W tym samym czasie występowali w Cincinnati nasi najlepsi tenisiści, a w Pireusie odbywał się mecz o Superpuchar Europy, ale nie żałujemy, że nie mogliśmy zobaczyć tych wydarzeń.

Było gorąco. W upalny wieczór sensacyjnie prowadziliśmy z nastoletnimi rywalami z ligi okręgowej 3:0 po bramkach Jana Błońskiego (2) i Marcina Pawłowskiego. Efektywność to była nasza dewiza w tym spotkaniu. Może i nie mieliśmy piłki za często, ale jeśli już, to wiedzieliśmy co z nią zrobić. Doświadczenie robi swoje…

Ten mecz okazał się jednak dla nas za długi. Coraz trudniej było nadążyć za młodszymi po kilka razy przeciwnikami, boisko jakby się powiększało. Nasz bramkarz w końcu skapitulował w tej edycji rozgrywek. STF Champion odrobił straty, ale nie zdążył zdobyć zwycięskiej bramki. Sędzia, zgodnie z regulaminem, od razu zarządził rzuty karne.

Bohaterem serii 11-tek został wprowadzony w drugiej połowie Włodzimierz Lisiewicz. Obronił dwa rzuty karne. Nasi strzelcy (Patryk, Jasiek, Krzysiek i Marcin) byli bezbłędni i sensacja stała się faktem.

Po meczu do szatni przyszedł trener rywali Marcin Mięciel, 5-krotny reprezentant Polski, który największe sukcesy klubowe osiągał w Legii Warszawa: – Gratulacje. Jak będziecie grać finał na Narodowym, to poproszę bilet, a teraz muszę się ukrywać – zażartował. Czekamy na rywala w IV rundzie, która odbędzie się 6 września. Czy taki sukces drużyny, która nie gra w żadnej lidze to jest temat dla mediów, zastanawialiśmy się z uśmiechem.

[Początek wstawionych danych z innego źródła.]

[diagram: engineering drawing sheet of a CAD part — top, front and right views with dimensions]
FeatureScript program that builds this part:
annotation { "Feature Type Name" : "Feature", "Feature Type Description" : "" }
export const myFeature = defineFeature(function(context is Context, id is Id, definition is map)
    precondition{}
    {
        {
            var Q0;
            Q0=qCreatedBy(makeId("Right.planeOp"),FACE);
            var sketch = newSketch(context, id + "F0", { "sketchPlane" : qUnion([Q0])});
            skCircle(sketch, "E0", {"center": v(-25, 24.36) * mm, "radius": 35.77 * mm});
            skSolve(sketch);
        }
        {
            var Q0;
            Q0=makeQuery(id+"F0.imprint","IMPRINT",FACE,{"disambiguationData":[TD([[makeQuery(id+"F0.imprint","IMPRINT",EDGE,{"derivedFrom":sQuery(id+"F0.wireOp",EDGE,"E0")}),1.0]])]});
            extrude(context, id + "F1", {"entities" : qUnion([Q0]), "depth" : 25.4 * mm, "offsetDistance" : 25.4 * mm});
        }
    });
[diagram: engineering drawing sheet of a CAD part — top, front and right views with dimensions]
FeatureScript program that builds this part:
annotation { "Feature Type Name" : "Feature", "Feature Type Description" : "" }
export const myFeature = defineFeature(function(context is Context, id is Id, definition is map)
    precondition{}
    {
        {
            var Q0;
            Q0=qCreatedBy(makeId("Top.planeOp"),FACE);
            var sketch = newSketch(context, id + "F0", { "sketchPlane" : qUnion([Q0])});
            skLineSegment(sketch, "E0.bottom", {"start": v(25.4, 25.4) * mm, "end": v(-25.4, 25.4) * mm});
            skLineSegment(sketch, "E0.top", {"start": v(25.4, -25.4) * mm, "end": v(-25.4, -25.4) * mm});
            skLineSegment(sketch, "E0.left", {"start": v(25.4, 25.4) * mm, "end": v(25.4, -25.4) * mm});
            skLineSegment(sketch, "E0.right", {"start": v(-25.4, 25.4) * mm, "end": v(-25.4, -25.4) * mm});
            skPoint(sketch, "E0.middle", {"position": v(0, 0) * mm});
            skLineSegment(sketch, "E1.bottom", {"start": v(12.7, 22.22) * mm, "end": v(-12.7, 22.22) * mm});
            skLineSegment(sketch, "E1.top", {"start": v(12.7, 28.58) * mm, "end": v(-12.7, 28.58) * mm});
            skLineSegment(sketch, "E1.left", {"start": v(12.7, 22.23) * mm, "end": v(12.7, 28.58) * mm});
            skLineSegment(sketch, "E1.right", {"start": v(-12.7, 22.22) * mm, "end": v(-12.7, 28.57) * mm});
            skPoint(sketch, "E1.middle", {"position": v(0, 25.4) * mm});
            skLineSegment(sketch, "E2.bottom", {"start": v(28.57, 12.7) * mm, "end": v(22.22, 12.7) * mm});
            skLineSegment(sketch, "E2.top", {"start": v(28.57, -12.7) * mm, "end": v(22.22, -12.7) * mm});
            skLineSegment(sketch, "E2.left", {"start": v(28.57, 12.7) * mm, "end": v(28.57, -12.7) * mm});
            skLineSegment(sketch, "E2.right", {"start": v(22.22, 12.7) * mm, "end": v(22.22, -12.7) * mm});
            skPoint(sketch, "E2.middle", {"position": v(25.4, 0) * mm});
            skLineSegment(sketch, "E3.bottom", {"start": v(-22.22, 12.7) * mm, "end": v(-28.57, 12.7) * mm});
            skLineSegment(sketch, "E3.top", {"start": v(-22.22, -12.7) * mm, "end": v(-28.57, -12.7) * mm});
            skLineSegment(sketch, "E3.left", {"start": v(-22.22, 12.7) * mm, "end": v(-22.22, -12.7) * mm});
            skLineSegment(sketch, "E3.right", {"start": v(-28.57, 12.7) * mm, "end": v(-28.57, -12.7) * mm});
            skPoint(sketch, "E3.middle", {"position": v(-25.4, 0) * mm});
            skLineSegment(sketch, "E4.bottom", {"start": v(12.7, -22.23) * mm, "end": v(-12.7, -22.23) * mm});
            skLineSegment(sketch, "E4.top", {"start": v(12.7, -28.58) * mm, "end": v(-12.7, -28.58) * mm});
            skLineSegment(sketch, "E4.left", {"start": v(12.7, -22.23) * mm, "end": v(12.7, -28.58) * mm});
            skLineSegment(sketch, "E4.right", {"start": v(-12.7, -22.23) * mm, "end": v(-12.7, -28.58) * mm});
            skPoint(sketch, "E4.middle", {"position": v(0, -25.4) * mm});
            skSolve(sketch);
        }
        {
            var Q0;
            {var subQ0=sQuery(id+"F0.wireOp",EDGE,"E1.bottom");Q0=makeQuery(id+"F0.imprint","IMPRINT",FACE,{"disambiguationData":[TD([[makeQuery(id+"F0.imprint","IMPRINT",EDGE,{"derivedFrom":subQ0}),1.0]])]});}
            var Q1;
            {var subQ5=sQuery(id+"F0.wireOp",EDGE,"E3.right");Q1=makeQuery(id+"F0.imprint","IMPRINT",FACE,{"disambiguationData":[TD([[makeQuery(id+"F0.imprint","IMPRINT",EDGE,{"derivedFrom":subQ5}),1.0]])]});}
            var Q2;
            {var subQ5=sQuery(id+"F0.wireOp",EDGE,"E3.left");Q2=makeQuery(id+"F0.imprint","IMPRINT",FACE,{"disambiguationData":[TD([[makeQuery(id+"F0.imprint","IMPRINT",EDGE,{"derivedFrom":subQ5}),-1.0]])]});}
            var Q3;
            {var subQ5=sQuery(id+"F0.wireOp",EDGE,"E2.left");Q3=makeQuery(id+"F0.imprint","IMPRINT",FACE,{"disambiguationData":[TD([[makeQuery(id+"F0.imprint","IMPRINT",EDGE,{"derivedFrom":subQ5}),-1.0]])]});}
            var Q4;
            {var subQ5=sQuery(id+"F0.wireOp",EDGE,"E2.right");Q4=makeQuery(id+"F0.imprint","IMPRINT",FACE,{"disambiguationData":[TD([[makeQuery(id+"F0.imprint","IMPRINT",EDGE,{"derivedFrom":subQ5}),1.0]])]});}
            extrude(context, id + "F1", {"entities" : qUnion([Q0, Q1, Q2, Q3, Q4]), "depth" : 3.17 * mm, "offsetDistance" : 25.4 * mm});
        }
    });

Reprezentacja Dziennikarzy – STF Champion Warszawa 3:3 (2:0). Gole: J. Błoński 27′ i 36′ (asysta P. Drewnowski) oraz M. Pawłowski 48′ (asysta J. Błoński). Karne 4:1 (P. Drewnowski, J. Błoński, Marciniak, Pawłowski)

RD: Prus (83. Lisiewicz) – Olbrycht (46. Lepa), Furjan, Cios – Cieślik (30. Bieńkowski), Surma, Pawłowski, P. Drewnowski, Papierz (67. Gołos) – Błoński, Marciniak. W kadrze meczowej Sikora, Romer i Przybysz

/spa/

Przebiliśmy sufit

Warszawa, 9 sierpnia (środa) Hutnik/Aktywna Wa-wa

Od lat naszym niespełnionym marzeniem było przebrnięcie dwóch rund Pucharu Polski. Kilka razy było blisko, ale zawsze czegoś nam brakowało…  Ale jesteśmy uparci. A jak się bardzo chce, to już połowa sukcesu. Za …nastym podejściem przebiliśmy w końcu ten sufit! Pokonaliśmy grającego w B klasie Sokoła Kołbiel. 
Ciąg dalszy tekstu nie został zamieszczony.